The AIAS Foundation, the philanthropic arm of the Academy of Interactive Arts & Sciences (AIAS), is pleased to award five scholarships to outstanding students who are dedicating their careers to the advancement of the video game industry. The scholarship winners will each receive $2,500, participate in a year-long mentorship program and are eligible to receive a complimentary pass to the 2018 D.I.C.E. Summit and 21st D.I.C.E. Awards show.
“The global impact of video games reflects the make-up of our scholarship recipients this year – international and diverse,” said Meggan Scavio, President of the Academy of Interactive Arts & Sciences. “Each recipient is looking to affect positive change and I have no doubt they will make their mark in their respective areas of code, leadership, education or world building. Congratulations to our Academy scholars!”
"This year's AIAS Scholarship applicants are pursuing careers in every part of the games industry," said Don Daglow, President of the AIAS Foundation. "The winners of these highly competitive awards each displayed natural talent, personal passion and deep commitment to their work."
The Randy Pausch Scholarship was established by the Academy of Interactive Arts & Sciences in 2008 to honor the memory of Dr. Randy Pausch, Computer Science Professor and Co-Founder of the Entertainment Technology Center at Carnegie Mellon University. The scholarship supports students who are pursuing careers specializing in the development of interactive entertainment.
“From the moment I stepped into the United States, I couldn’t help but think about challenges I would need to go through and wonder how I could make new connections after I left Iran,” said Maliheh Rahrovan, student at Rochester Institute of Technology studying Film and Animation. “There are some encouraging and unexpected events in everyone’s life and winning the Randy Pausch scholarship was one of those times. Now I feel more confident and optimistic about my future as an artist. I am looking forward to the day when my imaginary characters and worlds will become animated in video games.”
“Becoming a wizard in the game programming world, playing with codes, logic, math and engines has always been my passion,” said River Liu, student at Carnegie Mellon University’s Masters Program for Entertainment Technology. “I am grateful for all the help and encouragement during my journey. I am especially honored to receive the Randy Pausch scholarship from the Academy. Randy was one of the reasons I came to the Entertainment Technology Center of Carnegie Mellon, he was instrumental in inspiring me to pursue my dream.”
The Mark Beaumont Scholarship was established by the Academy of Interactive Arts & Sciences in 2010 to honor the memory of the COO of Capcom North America and Europe, Mark Beaumont. This scholarship supports students who are pursuing careers specializing in the business of interactive entertainment.

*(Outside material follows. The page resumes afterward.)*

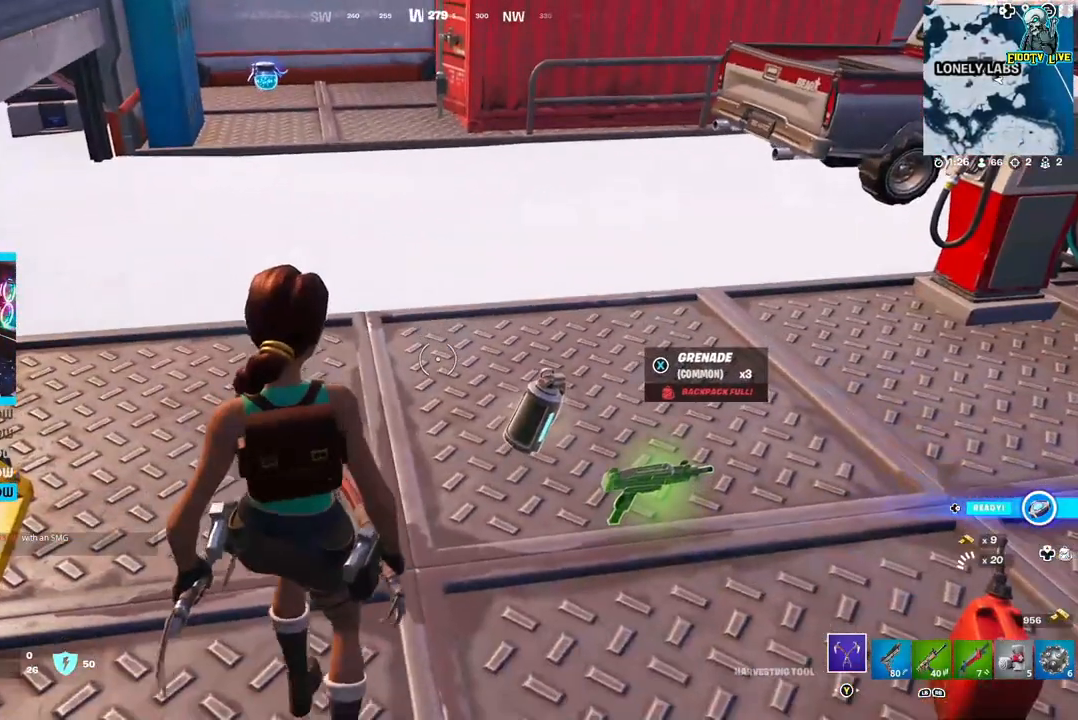
{"buttons": [], "left_stick": "center", "right_stick": "center", "events": []}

“I am incredibly grateful to have won the Mark Beaumont scholarship,” said Jess Adepoju, student at Stanford Graduate School of Business specializing in Entrepreneurship & Software Development. “I have been fascinated with video games since a young age, so being recognized by a well-known group in the industry like the Academy is an immense honor. Beyond the scholarship money, I am excited for the opportunity to further connect with this group and learn more about video game development.”
The WomenIn Scholarships are a collaborative effort to attract, retain and advance women in the interactive entertainment industry by supporting their education and professional development. This initiative provides support to female students and early career gaming professionals through its year-long mentoring program, education and scholarships. Round 2 of the WomenIn scholarships is now open, deadline to apply is September 30, 2017. Submission forms can be found here.
“I have a passion for both art and technology which has lead me to my goal of becoming a technical artist in games,” said Camille Ramseur, student at Carnegie Mellon University’s Masters Program for Entertainment Technology. “People in technology speak their own language as well as people in art and design. But I believe being in the middle and serving as the bridge between the two branches is where the true magic is.”
“I am very passionate about developing interactive learning games for kids,” said Griva Patel, student at Carnegie Mellon University’s Masters Program for Entertainment Technology. “They often struggle to understand difficult concepts, and so I am interested in bringing these concepts to life through gamification, making them not only easier to understand but also fun. This has been an exciting journey for me already, and I know that I can revolutionize the educational space going forward!”